Le prélèvement d'organes de détenus en Chine approche du génocide, selon le tribunal chinois

Dans un rapport absolument horrible, un tribunal indépendant examinant les allégations de prélèvements illicites d'organes en Chine a trouvé des preuves suffisantes que l'abondance d'organes transplantables en Chine était en grande partie prélevée sur des membres détenus du Falun Gong et peut-être sur la minorité musulmane Uigher persécutée, approchant du seuil à déclarer. un génocide total de ces groupes.

Le tribunal chinois publie un rapport sinistre sur le prélèvement d'organes en Chine

Le Tribunal chinois, un comité indépendant d'experts des droits de l'homme, d'avocats et d'un chirurgien transplanteur assis à Londres, a publié un rapport horrible qui a trouvé qu'il y avait des preuves accablantes du prélèvement forcé d'organes sur des détenus en Chine, y compris des membres de la secte du Falun Gong et éventuellement la minorité Uigher à majorité musulmane, ainsi que d'autres.

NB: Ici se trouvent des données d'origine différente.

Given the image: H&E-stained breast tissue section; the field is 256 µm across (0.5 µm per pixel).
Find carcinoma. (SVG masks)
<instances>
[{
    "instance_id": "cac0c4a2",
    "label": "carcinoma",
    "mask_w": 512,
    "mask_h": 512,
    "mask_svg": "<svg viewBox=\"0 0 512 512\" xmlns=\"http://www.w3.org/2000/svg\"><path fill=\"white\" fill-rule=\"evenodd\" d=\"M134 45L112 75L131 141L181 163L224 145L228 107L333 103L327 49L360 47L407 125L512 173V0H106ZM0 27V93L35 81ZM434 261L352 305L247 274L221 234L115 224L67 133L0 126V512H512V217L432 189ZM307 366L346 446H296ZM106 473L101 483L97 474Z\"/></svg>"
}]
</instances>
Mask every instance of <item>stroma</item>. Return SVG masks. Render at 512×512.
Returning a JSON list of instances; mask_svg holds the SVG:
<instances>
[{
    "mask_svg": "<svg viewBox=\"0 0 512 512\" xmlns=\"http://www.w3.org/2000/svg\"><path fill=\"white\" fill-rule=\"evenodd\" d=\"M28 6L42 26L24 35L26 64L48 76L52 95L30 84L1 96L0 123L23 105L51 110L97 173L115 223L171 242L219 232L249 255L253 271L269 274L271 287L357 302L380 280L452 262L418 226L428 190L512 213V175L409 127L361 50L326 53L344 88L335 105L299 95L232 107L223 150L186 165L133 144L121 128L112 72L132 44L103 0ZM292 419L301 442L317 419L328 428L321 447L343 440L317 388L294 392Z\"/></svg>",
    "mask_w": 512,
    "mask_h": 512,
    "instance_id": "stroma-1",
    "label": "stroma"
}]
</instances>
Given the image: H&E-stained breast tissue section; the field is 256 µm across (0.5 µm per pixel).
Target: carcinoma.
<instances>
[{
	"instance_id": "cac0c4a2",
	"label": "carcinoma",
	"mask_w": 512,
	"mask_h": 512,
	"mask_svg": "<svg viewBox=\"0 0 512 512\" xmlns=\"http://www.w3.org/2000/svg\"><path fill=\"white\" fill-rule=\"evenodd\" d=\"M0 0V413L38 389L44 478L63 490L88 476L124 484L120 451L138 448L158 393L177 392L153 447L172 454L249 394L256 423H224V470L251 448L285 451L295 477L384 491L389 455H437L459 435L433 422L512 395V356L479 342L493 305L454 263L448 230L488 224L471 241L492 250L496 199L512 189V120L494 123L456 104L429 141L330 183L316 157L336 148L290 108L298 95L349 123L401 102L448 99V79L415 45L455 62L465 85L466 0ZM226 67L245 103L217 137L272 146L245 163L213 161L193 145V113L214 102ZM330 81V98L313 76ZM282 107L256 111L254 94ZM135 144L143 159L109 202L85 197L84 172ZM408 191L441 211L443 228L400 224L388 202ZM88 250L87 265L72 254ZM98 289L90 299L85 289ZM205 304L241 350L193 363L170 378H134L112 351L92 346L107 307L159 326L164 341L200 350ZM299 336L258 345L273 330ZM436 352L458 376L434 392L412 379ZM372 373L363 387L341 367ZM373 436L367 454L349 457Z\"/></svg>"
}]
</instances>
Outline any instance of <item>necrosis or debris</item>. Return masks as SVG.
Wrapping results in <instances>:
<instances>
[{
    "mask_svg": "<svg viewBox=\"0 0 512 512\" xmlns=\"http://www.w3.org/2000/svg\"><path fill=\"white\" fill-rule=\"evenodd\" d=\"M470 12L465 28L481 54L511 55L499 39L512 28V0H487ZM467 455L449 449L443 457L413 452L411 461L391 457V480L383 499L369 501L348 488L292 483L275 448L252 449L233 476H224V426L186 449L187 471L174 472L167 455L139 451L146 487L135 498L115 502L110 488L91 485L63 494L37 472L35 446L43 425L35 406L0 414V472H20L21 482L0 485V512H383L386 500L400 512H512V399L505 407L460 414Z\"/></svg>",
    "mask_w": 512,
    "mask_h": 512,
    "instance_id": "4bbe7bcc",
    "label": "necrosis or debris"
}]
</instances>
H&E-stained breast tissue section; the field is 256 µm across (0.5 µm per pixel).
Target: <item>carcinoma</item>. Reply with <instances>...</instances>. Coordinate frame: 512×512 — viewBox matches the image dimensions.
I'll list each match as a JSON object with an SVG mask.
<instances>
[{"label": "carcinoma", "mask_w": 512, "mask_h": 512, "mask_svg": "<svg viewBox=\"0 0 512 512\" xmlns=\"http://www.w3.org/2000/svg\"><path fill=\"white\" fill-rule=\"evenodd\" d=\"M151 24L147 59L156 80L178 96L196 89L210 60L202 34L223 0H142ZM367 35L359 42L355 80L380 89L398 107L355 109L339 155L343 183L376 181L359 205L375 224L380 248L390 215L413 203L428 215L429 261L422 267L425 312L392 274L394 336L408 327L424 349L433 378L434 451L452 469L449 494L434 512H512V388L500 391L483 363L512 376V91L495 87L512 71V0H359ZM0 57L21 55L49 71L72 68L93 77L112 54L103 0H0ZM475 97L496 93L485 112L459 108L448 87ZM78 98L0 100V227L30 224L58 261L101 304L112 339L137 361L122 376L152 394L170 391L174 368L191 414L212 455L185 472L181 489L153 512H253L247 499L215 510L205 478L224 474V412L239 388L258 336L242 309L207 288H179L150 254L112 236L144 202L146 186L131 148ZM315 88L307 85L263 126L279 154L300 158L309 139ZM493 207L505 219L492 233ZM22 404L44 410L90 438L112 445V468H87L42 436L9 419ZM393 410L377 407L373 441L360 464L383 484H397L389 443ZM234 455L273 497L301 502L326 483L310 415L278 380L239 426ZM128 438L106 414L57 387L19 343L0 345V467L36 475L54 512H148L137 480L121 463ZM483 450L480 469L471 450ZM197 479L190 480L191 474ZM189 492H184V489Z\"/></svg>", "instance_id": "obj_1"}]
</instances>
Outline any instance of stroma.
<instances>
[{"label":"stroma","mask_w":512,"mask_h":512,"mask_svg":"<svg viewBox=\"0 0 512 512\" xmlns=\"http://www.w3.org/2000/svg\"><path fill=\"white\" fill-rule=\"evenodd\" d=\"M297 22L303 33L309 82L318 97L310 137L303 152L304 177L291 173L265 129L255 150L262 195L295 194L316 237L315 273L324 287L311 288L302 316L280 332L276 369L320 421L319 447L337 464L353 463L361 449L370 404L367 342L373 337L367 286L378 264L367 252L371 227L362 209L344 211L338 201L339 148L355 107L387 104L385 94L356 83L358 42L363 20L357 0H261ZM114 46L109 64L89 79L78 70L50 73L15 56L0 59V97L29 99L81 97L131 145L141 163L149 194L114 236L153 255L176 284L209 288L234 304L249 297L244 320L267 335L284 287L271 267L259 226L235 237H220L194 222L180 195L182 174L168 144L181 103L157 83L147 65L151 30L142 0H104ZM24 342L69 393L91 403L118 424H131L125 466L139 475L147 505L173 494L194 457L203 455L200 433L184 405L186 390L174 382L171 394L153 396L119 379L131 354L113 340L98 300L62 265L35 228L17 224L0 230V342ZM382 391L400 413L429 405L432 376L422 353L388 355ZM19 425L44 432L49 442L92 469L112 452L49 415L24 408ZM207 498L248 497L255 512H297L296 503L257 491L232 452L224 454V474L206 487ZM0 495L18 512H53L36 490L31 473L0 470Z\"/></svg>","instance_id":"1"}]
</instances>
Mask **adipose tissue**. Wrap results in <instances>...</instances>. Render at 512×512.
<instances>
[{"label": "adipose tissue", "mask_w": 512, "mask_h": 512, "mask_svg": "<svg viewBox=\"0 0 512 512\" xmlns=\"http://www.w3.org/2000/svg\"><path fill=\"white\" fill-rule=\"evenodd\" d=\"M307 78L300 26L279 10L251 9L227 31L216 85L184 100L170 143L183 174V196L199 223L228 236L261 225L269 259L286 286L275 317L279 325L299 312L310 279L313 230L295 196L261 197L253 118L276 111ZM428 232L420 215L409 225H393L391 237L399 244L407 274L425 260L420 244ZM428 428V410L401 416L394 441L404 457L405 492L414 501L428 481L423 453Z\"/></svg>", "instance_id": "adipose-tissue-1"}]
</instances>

Le président du Tribunal chinois, Sir Geoffrey Nice QC, l'un des procureurs de Slobodan Milošević au tribunal pénal international pour l'ex-Yougoslavie, a déclaré en décembre en annonçant ses conclusions provisoires que "la conclusion [du Tribunal] montre que de très nombreuses personnes sont morts d'une mort indescriptible hideuse sans raison, que d'autres peuvent souffrir de manière similaire et que nous vivons tous sur une planète où l'extrême méchanceté peut être trouvée au pouvoir de ceux qui, pour le moment, dirigent un pays avec l'un des plus anciens civilisations connues de l’homme moderne.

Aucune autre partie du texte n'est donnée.